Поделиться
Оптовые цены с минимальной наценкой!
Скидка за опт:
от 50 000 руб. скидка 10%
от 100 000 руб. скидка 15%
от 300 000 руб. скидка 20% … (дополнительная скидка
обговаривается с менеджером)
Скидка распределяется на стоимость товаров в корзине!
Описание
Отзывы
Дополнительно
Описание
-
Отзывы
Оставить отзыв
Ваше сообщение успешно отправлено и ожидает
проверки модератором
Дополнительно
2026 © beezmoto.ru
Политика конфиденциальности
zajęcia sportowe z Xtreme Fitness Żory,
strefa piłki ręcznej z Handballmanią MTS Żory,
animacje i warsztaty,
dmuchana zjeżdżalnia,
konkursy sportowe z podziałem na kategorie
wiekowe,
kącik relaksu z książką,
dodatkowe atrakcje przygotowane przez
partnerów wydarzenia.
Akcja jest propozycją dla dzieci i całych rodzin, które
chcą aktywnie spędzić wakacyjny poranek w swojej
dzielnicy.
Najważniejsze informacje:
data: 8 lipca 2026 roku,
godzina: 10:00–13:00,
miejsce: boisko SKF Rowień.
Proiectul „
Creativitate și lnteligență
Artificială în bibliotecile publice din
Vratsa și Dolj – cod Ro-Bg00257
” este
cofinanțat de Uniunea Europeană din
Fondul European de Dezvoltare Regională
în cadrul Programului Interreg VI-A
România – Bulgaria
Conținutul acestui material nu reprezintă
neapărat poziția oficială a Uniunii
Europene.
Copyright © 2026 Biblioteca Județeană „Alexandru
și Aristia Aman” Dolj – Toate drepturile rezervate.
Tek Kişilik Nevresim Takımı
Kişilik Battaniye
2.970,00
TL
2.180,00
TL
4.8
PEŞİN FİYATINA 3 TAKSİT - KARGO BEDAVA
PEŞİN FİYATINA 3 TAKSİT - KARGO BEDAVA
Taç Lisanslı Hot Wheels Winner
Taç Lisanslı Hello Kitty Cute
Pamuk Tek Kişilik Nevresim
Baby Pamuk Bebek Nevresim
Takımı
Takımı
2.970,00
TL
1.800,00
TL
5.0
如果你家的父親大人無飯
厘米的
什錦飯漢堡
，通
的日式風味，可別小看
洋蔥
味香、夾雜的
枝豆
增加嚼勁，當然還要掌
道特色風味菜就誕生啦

* * * * * * * * *

▶ **YOUR ASSIGNMENT**
Copy exactly, and only, the lines from the one containing "如果你家的父親大人無飯" through the last line of the listing.

▶ **RESPONSE TO THIS TASK**
如果你家的父親大人無飯
厘米的
什錦飯漢堡
，通
的日式風味，可別小看
洋蔥
味香、夾雜的
枝豆
增加嚼勁，當然還要掌
道特色風味菜就誕生啦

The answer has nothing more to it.